Working-from-Home: The embarrassing moments and how to deal with them


Awkward and embarrassing situations are a fact of life, but it is safe to say the past few months of working from home have generated a whole new category of awkward moments, many of which have gone viral.

Grappling with new technology, trying to take part in a virtual meeting with crying children or barking dogs in the background, or inadvertently showing off your natty PJ bottoms on a video call – they all have the potential to leave us blushing when things go wrong.

When your career and reputation, not to mention your pride are at stake, Breda Dooley, recruitment expert at Matrix Recruitment offers some sage advice on how to deal with these awkward moments in a work from home (WFH) world.

Recognise any of these awkward situations?

Your video call gets interrupted by your kids, partner, pet or house mates

This might be the most common cause of embarrassment when working from home, but not one we should worry about, says Breda. ‘We’ve all seen the viral videos and they’ve certainly given us a giggle! So before going red-faced when your kids interrupt to negotiate how many biscuits they can have, just remember, the person or people on the other end are human and can usually empathise with your situation. The circumstances that have caused us to work from home are unusual and even the most polished and professional of us have probably had a ‘Zoom moment’ as we try to juggle our home lives and work lives within the one space.’

Saying or doing something you didn’t want colleagues to hear when you thought your mic was muted…

For the majority of us, it’s been a steep learning curve figuring out apps like Zoom, and some elements have been learned the hard way. For or instance, just because your camera is switched off, doesn’t mean your mic is on mute, and unless a host ends a meeting, colleagues may still see or hear you even after you have all said your goodbyes.

“Always treat a Zoom meeting like a face-to-face chat and stay professional throughout,” says Breda, “That means no sneaky snacks mid-call, no quick trips to the toilet, and most importantly, no work-related rants to the people you live with until you have exited the meeting and are certain your video and mic are switched off. If you do end up making a faux pas, laugh it off and pretend you knew your mic was on all along.”

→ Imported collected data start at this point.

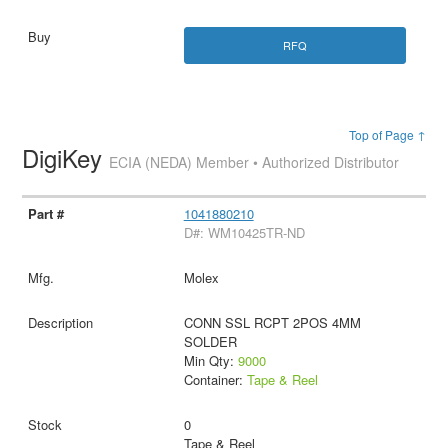
RFQ
Top of Page ↑
DigiKey
ECIA (NEDA) Member • Authorized Distributor
1041880210
D#: WM10425TR-ND
Molex
CONN SSL RCPT 2POS 4MM
SOLDER
Min Qty:
9000
Container:
Tape & Reel
0
Tape & Reel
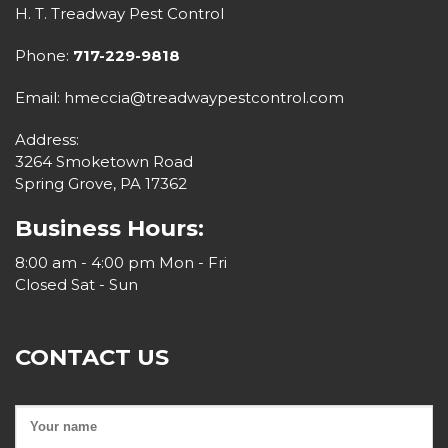
H. T. Treadway Pest Control
Phone:
717-229-9818
Email: hmeccia@treadwaypestcontrol.com
Address:
3264 Smoketown Road
Spring Grove, PA 17362
Business Hours:
8:00 am - 4:00 pm Mon - Fri
Closed Sat - Sun
CONTACT US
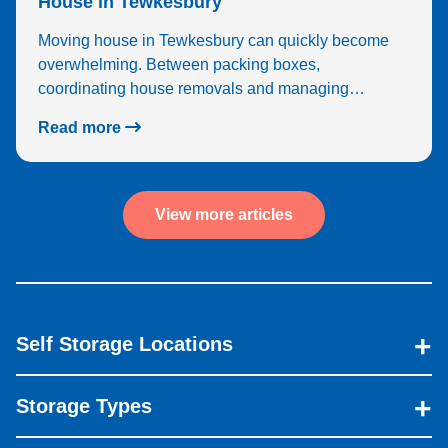
House in Tewkesbury
Moving house in Tewkesbury can quickly become
overwhelming. Between packing boxes,
coordinating house removals and managing…
Read more
View more articles
Self Storage Locations
Storage Types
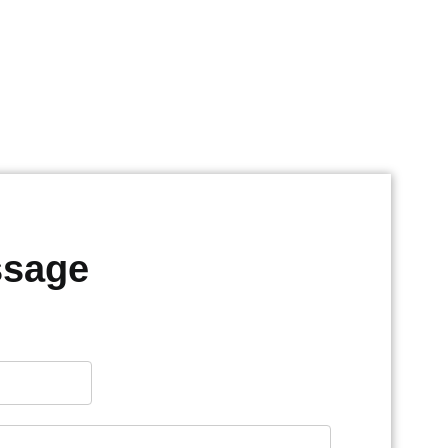
ssage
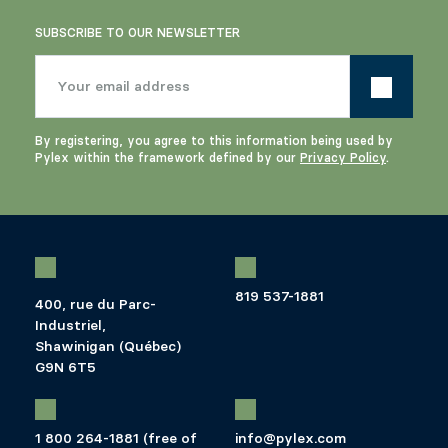
SUBSCRIBE TO OUR NEWSLETTER
By registering, you agree to this information being used by
Pylex within the framework defined by our
Privacy Policy
.
819 537-1881
400, rue du Parc-
Industriel,
Shawinigan (Québec)
G9N 6T5
1 800 264-1881 (free of
info@pylex.com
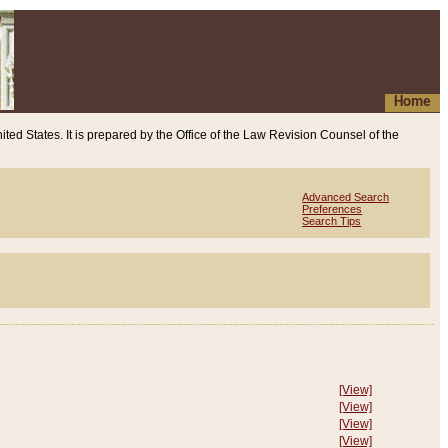
Home
ited States. It is prepared by the Office of the Law Revision Counsel of the
Advanced Search
Preferences
Search Tips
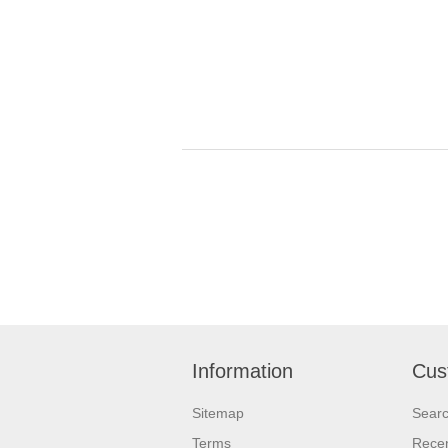
Information
Cus
Sitemap
Sear
Terms
Recen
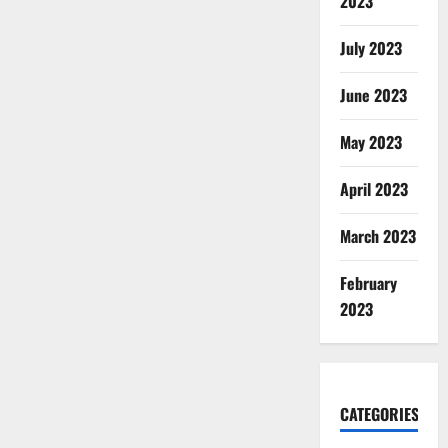
2023
July 2023
June 2023
May 2023
April 2023
March 2023
February
2023
CATEGORIES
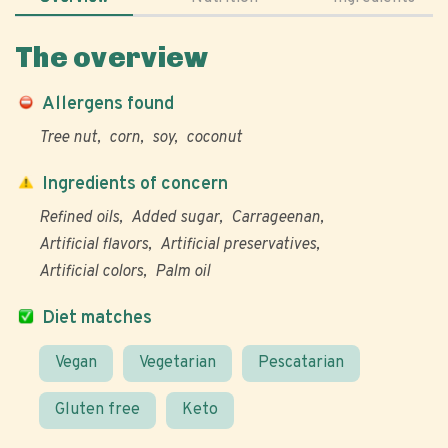
The overview
Allergens found
Tree nut
corn
soy
coconut
Ingredients of concern
Refined oils
Added sugar
Carrageenan
Artificial flavors
Artificial preservatives
Artificial colors
Palm oil
Diet matches
Vegan
Vegetarian
Pescatarian
Gluten free
Keto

You are in a group video call daydreaming and suddenly you are asked a question

It can be easy to get lured into a false sense of security when taking a group video call and assume that once you are on the screen and accounted for, you can sit back and relax. “Switching off in a video meeting isn’t uncommon, but it can get you in trouble if a question is directed your way when you least expect it,” says Breda Dooley.

“If it does happen, one option is to ask the person to repeat the question for clarity, blame technology if you need to. They’ll probably know you weren’t listening, but they can’t prove it and the obligation will be on them to repeat the question.  Job done. 

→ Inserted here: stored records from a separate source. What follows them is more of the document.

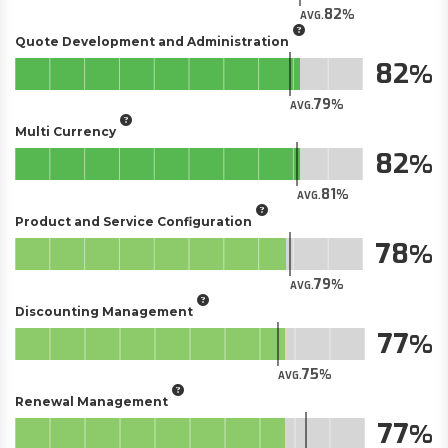
82
AVG.
Quote Development and Administration
82
79
AVG.
Multi Currency
82
81
AVG.
Product and Service Configuration
78
79
AVG.
Discounting Management
77
75
AVG.
Renewal Management
77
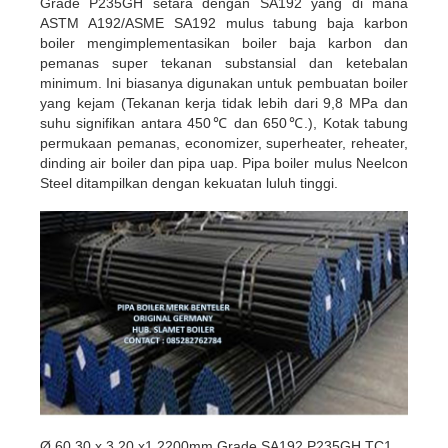
Grade P235GH setara dengan SA192 yang di mana
ASTM A192/ASME SA192 mulus tabung baja karbon
boiler mengimplementasikan boiler baja karbon dan
pemanas super tekanan substansial dan ketebalan
minimum. Ini biasanya digunakan untuk pembuatan boiler
yang kejam (Tekanan kerja tidak lebih dari 9,8 MPa dan
suhu signifikan antara 450℃ dan 650℃.), Kotak tabung
permukaan pemanas, economizer, superheater, reheater,
dinding air boiler dan pipa uap. Pipa boiler mulus Neelcon
Steel ditampilkan dengan kekuatan luluh tinggi.
Ø 60,30 x 3,20 x1 2200mm Grade SA192 P235GH TC1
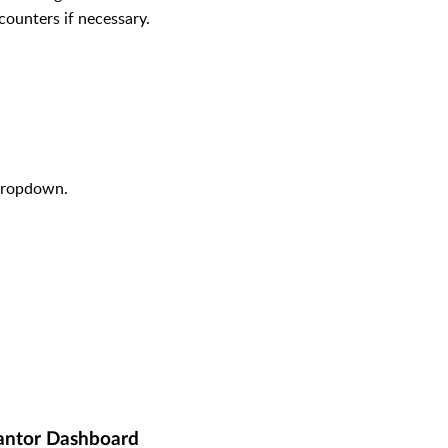
counters if necessary.
dropdown.
antor Dashboard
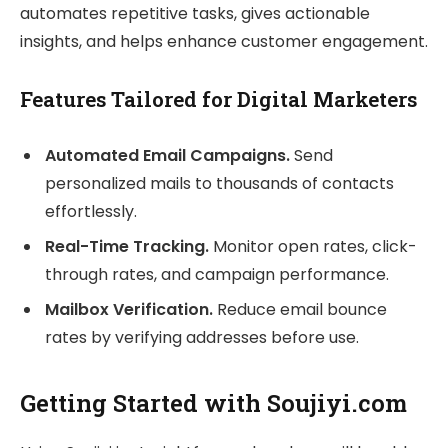
automates repetitive tasks, gives actionable
insights, and helps enhance customer engagement.
Features Tailored for Digital Marketers
Automated Email Campaigns.
Send
personalized mails to thousands of contacts
effortlessly.
Real-Time Tracking.
Monitor open rates, click-
through rates, and campaign performance.
Mailbox Verification.
Reduce email bounce
rates by verifying addresses before use.
Getting Started with Soujiyi.com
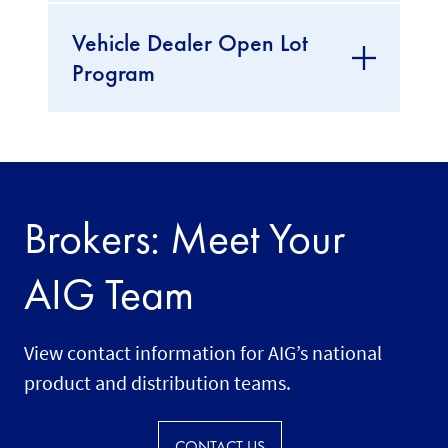
Vehicle Dealer Open Lot
Program
Brokers: Meet Your
AIG Team
View contact information for AIG’s national
product and distribution teams.
CONTACT US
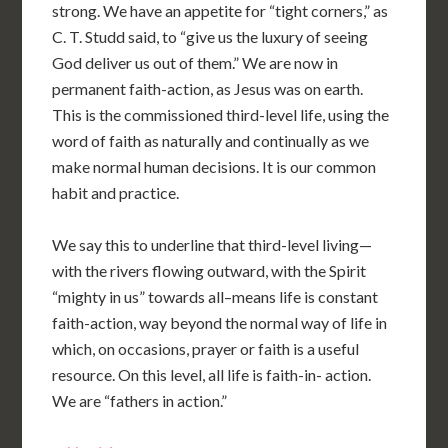
strong. We have an appetite for “tight corners,” as
C. T. Studd said, to “give us the luxury of seeing
God deliver us out of them.” We are now in
permanent faith-action, as Jesus was on earth.
This is the commissioned third-level life, using the
word of faith as naturally and continually as we
make normal human decisions. It is our common
habit and practice.
We say this to underline that third-level living—
with the rivers flowing outward, with the Spirit
“mighty in us” towards all–means life is constant
faith-action, way beyond the normal way of life in
which, on occasions, prayer or faith is a useful
resource. On this level, all life is faith-in- action.
We are “fathers in action.”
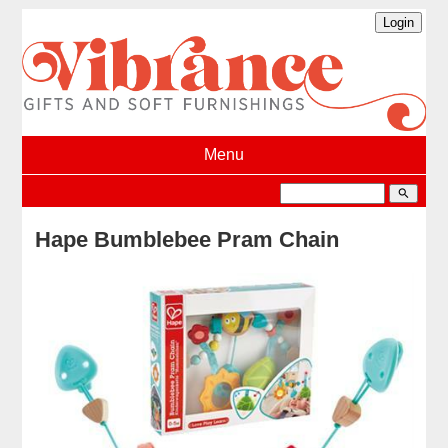
Menu
search
Hape Bumblebee Pram Chain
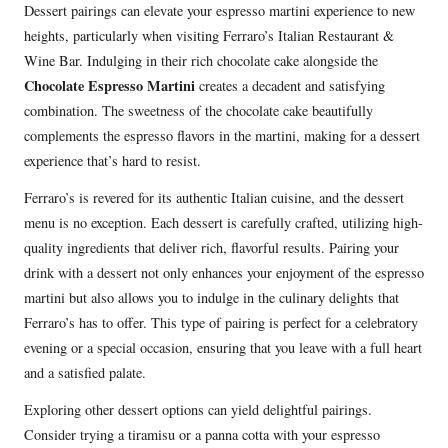
Dessert pairings can elevate your espresso martini experience to new
heights, particularly when visiting Ferraro’s Italian Restaurant &
Wine Bar. Indulging in their rich chocolate cake alongside the
Chocolate Espresso Martini
creates a decadent and satisfying
combination. The sweetness of the chocolate cake beautifully
complements the espresso flavors in the martini, making for a dessert
experience that’s hard to resist.
Ferraro’s is revered for its authentic Italian cuisine, and the dessert
menu is no exception. Each dessert is carefully crafted, utilizing high-
quality ingredients that deliver rich, flavorful results. Pairing your
drink with a dessert not only enhances your enjoyment of the espresso
martini but also allows you to indulge in the culinary delights that
Ferraro’s has to offer. This type of pairing is perfect for a celebratory
evening or a special occasion, ensuring that you leave with a full heart
and a satisfied palate.
Exploring other dessert options can yield delightful pairings.
Consider trying a tiramisu or a panna cotta with your espresso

“The other option is to tell the group that you were contemplating the best way to address the final point on the agenda. Embarrassing situation diffused with aplomb.”

Your remote desktop is visible to your boss and you are caught online shopping or worse…

It can be hard to fully focus when working from home and it’s not uncommon for workers to end up on social media, online shopping, or, in the case of one very famous viral moment, watching something inappropriate, during office hours.

Breda warns that with presenteeism on the rise through remote work, bosses are on high alert for such activity. “If you are scrolling the online shops or checking in on your social media in the remote desktop, you are looking for trouble. If you can’t wait until after office hours, at least do it on your lunch break and outside the remote desktop, otherwise a strongly worded email from your boss is headed your way.”

You receive praise from your boss—for work you didn’t actually do, or someone else gets praised for your work

It’s a hard time for bosses to keep account of everyone as we all learn to navigate working from home long term. Without that in-person interaction, it can be easy for work to go unnoticed or get attributed to the wrong person. If you are the recipient of the praise and it is undeserved, you’ve two options and a possible moral dilemma – take the credit, or own up and confess that the success of a certain project wasn’t, in fact, down to your brilliance but that of someone else.

Breda advises taking the latter approach: “Honesty is the best policy and will pay dividends in the long run. Thank the boss for the compliment but let them know who was really behind the good work and join in the praise for their accomplishment.”

If someone else is praised for your work, try to approach the situation lightly. “If it’s during a video call and the situation allows, speak up as the praise is being dished out. Say how much you enjoyed being part of the team on that particular project and what a great opportunity it was for you all. If it was through a group email, you could always reply to your boss privately and ensure they know you were part of the project. Don’t dismiss the work of the person who was originally praised, but ensure they know the details of your own contribution too.”